> _Exercise set_:
[1] Please set down the piece on the CIA torture report word for word, everything from "Now that repugicans" down to "shrub/Cheney torture program.".
[2] In the piece on the CIA torture report, who reported that Senator Burr sent a letter to the White House demanding the return of all copies of the report?
[3] Extend the piece on the CIA torture report with new text that picks up after its final sentence.

> _Source_:

- - - -

This repugican Thinks His Job is To Help The CIA Bury Its War Crimes

Richard Burr
One of the last things Dianne Feinstein did as Chair of the Senate Intelligence Committee was to release a redacted 660 page executive summary of the Committee’s 6,000 page report on the CIA’s involvement in the shrub era torture program.  The repugicans used every trick in the book to prevent an investigation.  When that failed, they refused to participate in the investigation then whined that that the Committee’s findings were “partisan.”  The repugicans and the CIA did everything they could think of to prevent release even of the heavily redacted executive summary.  When that failed, repugicans trotted out the same false claims they have been making for years. Torture isn’t torture and besides it works.
Aside from discrediting claims that reliable information was acquired as a result of torture, the Committee accused former CIA Director Michael Hayden of lying to the Committee about prisoners’ deaths, threats against members of the detainees’ families and the reliability of information the CIA got through torture.
Now that repugicans have control of the Senate and with it the Senate Intelligence Committee, they are trying to bury the committee’s entire report on the CIA’s participation in the shrub/Cheney torture program.
Jason Leopold of Vice News reports that Senator Burr sent a letter to the White House last week demanding that it return all copies of the entire report. Richard Burr also intends to return Leon Panetta’s scathing review of the CIA’s false statements regarding the “effectiveness” of torture to the agency.  That report never was released to the public because the CIA blocked FOIA requests. According to lawmakers who have seen the Panetta report, it backs up the Senate Intelligence Committee’s report.

- - - -

> _Record excerpts_:

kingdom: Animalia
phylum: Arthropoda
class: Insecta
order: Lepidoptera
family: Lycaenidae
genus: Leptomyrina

- - - -

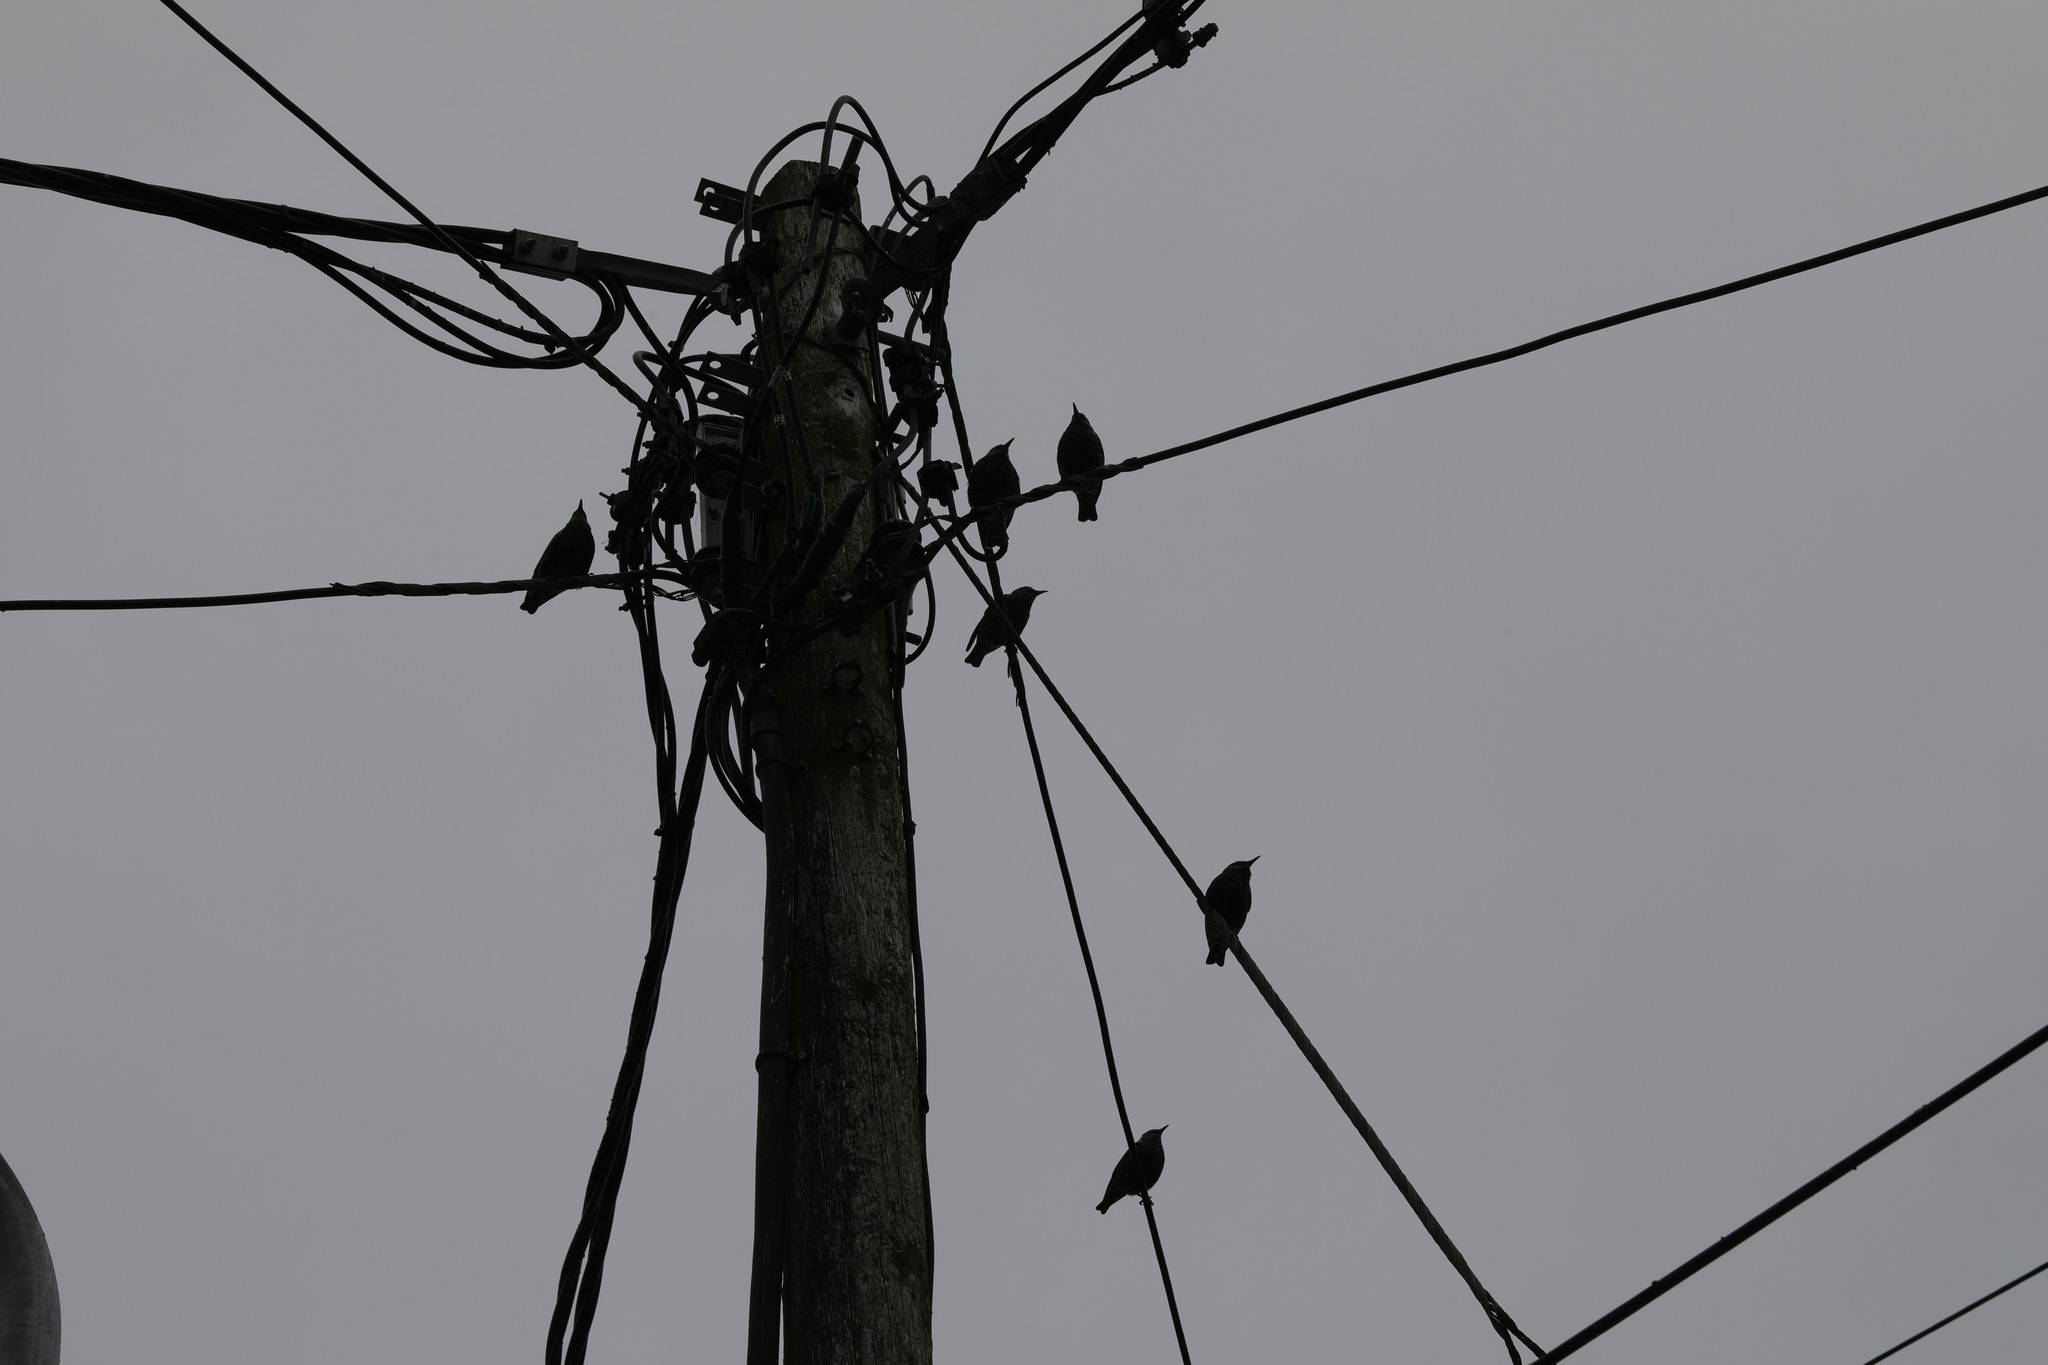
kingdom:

- - - -

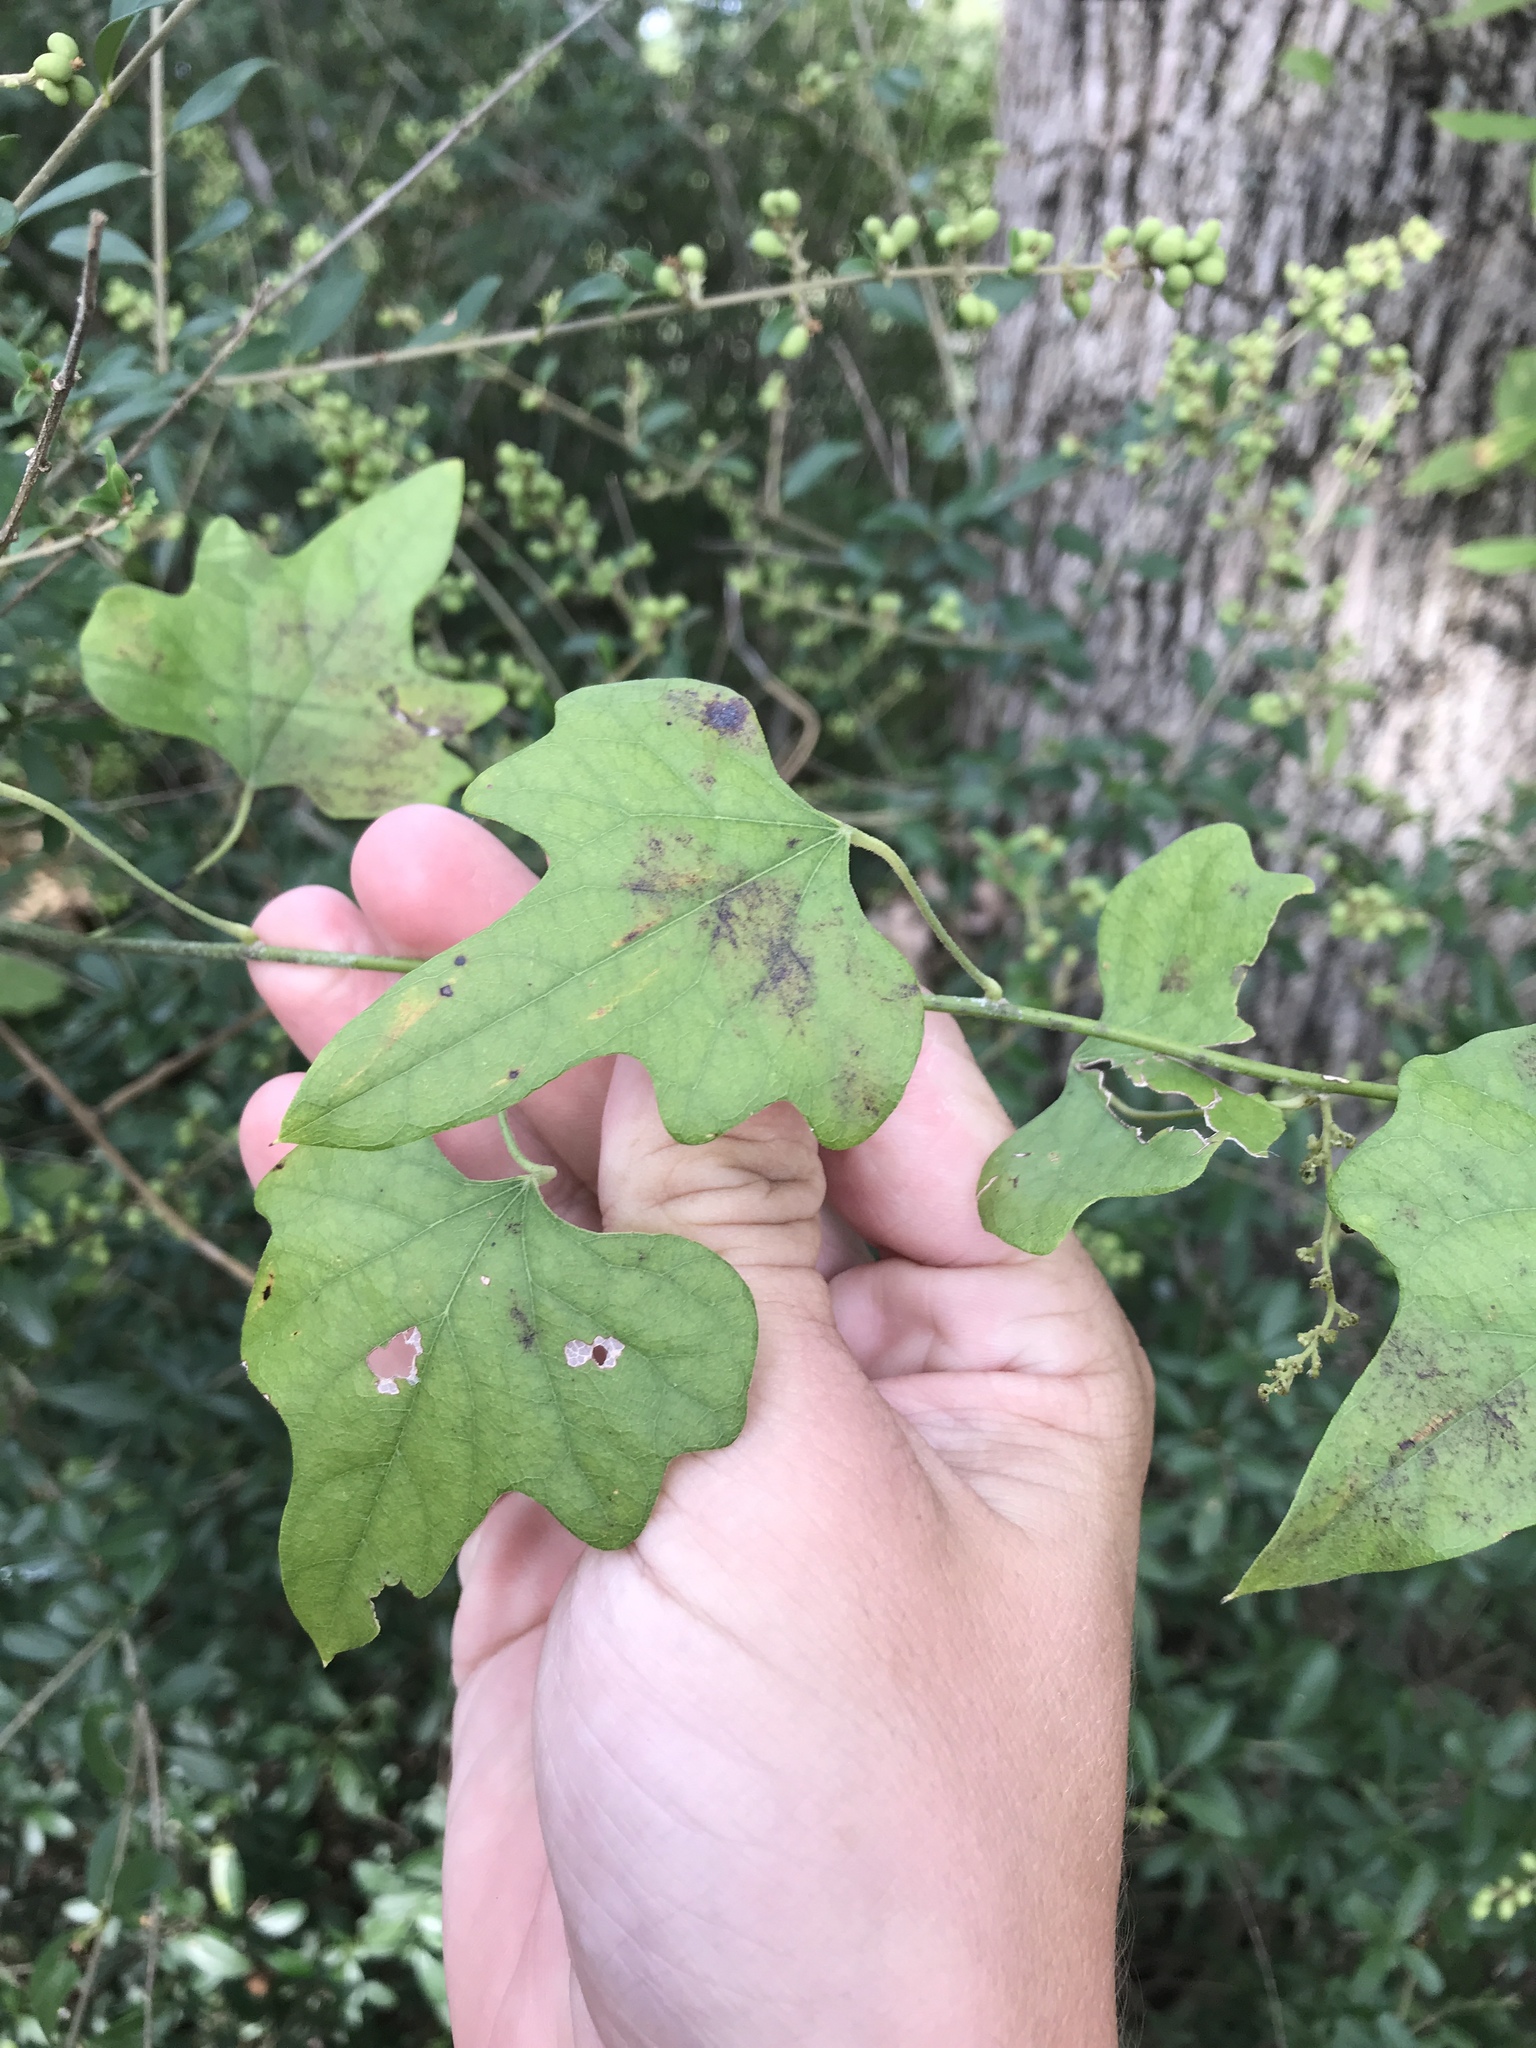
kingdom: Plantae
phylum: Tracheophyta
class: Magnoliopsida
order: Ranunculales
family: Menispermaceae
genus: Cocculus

- - - -

> _Answers to the exercise_:
[1]
Now that repugicans have control of the Senate and with it the Senate Intelligence Committee, they are trying to bury the committee’s entire report on the CIA’s participation in the shrub/Cheney torture program.

[2] Jason Leopold of Vice News.

[3]
Of course, Burr wants to make sure the public never sees the Panetta report and that we the people never see more of the dirty little secrets contained in the body of the Senate Intelligence Committee’s report on the CIA’s use of torture.
Burr claims his desire to hide the truth about the CIA’s use of torture is because the information is so sensitive, and besides no one should have seen the Panetta report because it would blow the lid open on the war crimes that were done in our name.
As Connor Fridersdorf of The Atlantic pointed out, Burr is confused about his role as Chair of the Intelligence Committee.  While he is supposed to keep tabs on the agency, Burr is behaving more like one of its assets as he tries to bury the Senate Intelligence Committee’s report and the Panetta Report.
Burr told the Huffington Post. “At some point, we will probably send it back to where it came from.” On its face, the explanation makes no sense. Why would Burr speak as if the intentions of the CIA are dispositive? His job is to oversee the spy agency, not to respect its desire for privacy. What could be more antithetical to the proper posture of an overseer? (As if a bureaucracy would intentionally turn over evidence of its own abuses.)
The Senate intelligence committee ought to thirst for every drop of information it can get as it polices a secretive spy agency with a long history of hiding illegal acts. No overseer can credibly deny the value of a report showing how overseers were misled.
Regardless of our party preferences or whether or not we accept that what the CIA did was torture and torture is a war crime, Burr’s conduct should concern us all.